EXERCISE AIM — Across the entries below, how many lines contain the word "round"? Give the number alone.

INPUT RECORDS —
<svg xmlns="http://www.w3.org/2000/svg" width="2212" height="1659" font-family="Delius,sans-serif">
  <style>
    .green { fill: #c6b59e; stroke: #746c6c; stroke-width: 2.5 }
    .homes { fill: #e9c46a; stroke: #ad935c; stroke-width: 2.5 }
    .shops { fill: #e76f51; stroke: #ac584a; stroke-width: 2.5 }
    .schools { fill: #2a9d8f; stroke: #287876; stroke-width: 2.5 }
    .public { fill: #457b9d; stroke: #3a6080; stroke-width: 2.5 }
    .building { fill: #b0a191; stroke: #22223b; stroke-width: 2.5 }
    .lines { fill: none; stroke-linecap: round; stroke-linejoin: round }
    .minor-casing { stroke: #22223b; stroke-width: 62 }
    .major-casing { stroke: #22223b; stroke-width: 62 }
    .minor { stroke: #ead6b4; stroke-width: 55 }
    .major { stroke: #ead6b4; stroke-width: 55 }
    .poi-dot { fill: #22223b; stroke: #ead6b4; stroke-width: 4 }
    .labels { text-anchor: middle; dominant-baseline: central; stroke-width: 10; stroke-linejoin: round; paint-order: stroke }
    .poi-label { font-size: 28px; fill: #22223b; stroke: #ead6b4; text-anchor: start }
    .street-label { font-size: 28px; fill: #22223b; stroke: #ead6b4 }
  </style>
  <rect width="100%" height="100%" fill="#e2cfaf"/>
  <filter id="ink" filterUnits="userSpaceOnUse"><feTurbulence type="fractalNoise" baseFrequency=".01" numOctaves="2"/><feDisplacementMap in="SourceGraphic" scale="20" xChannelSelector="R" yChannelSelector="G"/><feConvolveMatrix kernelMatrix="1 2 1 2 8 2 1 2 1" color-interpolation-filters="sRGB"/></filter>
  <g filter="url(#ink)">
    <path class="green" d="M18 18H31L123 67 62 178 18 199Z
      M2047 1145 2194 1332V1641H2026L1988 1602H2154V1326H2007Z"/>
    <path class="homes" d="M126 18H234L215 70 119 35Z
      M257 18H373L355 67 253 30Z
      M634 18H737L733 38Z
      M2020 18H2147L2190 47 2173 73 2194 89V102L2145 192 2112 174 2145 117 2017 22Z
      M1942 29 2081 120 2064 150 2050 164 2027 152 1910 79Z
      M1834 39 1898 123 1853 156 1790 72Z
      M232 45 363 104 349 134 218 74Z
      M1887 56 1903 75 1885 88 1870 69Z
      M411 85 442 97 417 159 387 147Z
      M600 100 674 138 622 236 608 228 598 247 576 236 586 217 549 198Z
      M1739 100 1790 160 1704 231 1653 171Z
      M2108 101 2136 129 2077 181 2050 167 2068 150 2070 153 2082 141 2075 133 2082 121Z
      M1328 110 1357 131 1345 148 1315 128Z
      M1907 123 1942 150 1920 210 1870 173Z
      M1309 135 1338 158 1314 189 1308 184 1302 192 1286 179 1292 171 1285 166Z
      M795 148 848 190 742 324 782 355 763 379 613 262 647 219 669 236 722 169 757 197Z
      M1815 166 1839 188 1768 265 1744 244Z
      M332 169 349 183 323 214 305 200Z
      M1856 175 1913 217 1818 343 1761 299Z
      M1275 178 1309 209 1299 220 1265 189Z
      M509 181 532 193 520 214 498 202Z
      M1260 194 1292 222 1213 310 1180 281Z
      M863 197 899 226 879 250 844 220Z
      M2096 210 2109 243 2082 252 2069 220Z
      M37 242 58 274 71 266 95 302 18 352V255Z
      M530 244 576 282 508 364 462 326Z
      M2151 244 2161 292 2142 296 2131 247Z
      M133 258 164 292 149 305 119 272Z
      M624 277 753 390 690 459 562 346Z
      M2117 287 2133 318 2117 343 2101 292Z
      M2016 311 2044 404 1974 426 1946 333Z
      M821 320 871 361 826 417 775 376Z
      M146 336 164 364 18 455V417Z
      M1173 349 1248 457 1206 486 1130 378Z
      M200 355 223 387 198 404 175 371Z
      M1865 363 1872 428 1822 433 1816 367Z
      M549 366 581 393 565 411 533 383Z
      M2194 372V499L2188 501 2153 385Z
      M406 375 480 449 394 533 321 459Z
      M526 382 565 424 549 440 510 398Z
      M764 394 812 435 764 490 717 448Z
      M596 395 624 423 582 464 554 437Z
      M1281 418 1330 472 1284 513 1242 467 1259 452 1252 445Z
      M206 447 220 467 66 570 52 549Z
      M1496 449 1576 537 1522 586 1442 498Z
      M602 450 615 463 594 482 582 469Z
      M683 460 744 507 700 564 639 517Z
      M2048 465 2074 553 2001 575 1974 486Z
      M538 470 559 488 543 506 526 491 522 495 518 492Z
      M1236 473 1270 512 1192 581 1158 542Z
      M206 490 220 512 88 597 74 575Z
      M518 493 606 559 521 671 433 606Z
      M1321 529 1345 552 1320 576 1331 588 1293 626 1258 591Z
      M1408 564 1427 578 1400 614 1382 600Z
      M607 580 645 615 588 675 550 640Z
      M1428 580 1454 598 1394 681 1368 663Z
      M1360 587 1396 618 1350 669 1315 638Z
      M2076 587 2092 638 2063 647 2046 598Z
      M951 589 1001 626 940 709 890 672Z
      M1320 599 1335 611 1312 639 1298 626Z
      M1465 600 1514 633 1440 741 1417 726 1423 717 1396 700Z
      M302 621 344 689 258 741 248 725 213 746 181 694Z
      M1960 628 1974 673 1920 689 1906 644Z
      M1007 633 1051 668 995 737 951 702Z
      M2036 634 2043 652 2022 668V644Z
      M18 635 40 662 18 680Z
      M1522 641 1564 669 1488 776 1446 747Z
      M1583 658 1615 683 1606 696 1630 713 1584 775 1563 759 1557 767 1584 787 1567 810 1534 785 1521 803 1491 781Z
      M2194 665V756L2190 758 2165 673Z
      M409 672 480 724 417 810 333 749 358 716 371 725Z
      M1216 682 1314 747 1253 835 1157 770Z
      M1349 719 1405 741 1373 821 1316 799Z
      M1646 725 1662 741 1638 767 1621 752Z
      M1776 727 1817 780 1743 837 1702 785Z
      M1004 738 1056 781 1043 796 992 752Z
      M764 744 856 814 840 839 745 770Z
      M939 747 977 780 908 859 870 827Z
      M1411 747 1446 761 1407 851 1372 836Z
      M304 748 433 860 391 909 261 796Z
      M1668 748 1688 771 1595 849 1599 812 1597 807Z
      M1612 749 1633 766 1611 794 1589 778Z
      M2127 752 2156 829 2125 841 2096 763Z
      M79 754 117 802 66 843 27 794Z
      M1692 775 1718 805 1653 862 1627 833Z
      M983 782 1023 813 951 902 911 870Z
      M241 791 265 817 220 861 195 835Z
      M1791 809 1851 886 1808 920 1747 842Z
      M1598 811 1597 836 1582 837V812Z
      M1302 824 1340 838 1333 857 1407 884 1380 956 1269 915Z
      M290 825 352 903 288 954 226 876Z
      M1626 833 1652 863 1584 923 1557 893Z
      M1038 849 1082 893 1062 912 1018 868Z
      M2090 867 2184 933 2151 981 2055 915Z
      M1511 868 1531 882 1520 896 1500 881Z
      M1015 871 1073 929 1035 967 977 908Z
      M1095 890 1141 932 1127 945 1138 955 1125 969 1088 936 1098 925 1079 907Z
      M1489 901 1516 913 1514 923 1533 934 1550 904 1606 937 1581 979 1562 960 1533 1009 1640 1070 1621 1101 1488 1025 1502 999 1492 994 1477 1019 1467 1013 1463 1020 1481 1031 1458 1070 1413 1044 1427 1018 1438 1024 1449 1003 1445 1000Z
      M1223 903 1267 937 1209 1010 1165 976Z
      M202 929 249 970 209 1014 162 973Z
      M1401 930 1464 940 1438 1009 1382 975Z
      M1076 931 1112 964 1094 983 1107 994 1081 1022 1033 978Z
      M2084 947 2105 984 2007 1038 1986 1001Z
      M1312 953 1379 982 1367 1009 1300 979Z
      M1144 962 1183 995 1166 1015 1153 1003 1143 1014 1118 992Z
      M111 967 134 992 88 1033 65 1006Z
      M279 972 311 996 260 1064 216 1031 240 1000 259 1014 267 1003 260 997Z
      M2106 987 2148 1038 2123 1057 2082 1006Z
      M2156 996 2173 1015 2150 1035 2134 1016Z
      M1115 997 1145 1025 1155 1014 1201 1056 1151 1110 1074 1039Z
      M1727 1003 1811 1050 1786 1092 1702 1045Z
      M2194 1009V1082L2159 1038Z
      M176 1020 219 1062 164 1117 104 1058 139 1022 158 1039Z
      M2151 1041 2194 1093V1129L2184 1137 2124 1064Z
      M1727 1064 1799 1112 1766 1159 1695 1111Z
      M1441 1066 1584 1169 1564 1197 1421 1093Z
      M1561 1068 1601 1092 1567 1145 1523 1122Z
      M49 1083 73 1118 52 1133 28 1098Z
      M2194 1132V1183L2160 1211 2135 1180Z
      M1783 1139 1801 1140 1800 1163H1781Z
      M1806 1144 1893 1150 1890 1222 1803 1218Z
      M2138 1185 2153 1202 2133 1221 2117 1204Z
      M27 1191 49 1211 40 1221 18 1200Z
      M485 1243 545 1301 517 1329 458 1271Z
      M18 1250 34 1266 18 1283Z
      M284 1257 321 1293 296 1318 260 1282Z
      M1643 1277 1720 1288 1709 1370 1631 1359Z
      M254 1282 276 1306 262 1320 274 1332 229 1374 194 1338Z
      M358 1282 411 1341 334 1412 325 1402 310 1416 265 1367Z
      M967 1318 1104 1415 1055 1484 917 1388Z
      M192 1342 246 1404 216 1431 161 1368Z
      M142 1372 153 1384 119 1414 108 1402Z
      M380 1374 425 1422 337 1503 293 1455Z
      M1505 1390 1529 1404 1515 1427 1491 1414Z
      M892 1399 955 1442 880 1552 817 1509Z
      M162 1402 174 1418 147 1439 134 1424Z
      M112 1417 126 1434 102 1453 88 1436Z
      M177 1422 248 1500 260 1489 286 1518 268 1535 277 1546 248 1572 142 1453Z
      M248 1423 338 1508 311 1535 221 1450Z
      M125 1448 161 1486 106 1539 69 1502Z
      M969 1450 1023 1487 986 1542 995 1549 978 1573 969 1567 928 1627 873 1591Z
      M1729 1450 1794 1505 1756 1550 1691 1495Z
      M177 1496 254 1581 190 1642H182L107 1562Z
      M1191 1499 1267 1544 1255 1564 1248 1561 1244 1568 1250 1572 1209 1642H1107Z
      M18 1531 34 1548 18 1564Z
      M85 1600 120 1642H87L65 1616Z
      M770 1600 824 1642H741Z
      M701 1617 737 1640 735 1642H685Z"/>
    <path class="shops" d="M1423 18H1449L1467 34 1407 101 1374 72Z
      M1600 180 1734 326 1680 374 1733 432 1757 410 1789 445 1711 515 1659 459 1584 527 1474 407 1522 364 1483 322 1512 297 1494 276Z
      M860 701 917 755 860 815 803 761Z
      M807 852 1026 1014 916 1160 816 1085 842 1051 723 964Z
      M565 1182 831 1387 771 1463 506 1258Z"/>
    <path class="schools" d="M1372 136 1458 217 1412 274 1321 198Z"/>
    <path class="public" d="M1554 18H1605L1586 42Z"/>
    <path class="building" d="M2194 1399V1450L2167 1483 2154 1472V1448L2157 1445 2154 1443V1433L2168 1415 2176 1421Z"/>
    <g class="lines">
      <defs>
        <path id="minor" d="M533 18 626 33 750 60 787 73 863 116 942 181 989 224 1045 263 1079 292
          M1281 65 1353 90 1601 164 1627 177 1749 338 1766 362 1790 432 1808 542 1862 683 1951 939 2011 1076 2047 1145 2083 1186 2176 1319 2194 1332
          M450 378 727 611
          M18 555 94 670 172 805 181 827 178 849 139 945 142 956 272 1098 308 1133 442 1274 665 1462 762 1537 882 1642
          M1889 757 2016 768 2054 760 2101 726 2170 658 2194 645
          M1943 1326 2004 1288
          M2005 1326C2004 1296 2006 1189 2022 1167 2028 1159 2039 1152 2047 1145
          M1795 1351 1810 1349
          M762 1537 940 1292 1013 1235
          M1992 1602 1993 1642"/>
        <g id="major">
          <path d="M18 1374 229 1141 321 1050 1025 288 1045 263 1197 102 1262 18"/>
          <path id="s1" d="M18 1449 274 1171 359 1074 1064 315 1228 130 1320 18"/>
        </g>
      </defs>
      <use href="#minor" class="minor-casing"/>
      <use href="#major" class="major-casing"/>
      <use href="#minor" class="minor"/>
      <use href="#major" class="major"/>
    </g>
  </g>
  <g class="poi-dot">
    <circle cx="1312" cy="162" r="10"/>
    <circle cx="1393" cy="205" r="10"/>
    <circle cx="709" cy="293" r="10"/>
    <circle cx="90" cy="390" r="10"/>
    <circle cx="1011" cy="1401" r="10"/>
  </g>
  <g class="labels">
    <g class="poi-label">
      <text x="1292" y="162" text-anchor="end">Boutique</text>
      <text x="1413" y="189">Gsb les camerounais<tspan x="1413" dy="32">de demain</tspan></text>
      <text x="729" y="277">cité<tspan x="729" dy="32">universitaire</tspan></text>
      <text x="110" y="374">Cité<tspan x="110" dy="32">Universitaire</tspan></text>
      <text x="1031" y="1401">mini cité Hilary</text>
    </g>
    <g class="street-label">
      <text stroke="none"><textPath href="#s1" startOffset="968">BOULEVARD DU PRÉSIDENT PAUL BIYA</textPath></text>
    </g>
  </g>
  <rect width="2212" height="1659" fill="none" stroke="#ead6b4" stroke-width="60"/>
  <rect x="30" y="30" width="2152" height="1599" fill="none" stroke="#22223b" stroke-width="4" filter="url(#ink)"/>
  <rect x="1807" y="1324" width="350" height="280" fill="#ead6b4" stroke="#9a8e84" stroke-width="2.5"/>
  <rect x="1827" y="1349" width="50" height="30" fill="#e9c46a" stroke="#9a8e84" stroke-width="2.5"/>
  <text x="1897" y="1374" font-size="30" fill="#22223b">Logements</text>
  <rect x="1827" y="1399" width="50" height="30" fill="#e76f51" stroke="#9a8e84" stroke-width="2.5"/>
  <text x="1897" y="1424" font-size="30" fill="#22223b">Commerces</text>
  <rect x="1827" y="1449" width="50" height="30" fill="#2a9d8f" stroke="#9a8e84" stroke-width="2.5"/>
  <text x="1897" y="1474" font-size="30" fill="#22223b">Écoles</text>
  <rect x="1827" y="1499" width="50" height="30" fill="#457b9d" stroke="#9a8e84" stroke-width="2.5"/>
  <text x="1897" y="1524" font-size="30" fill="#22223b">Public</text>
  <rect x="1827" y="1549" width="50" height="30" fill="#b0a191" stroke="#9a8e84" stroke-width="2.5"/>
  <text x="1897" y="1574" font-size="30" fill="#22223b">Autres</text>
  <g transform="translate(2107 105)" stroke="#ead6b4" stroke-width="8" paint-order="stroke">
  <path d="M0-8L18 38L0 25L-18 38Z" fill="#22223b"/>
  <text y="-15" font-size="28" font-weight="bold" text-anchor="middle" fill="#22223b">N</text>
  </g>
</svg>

REPLY — 2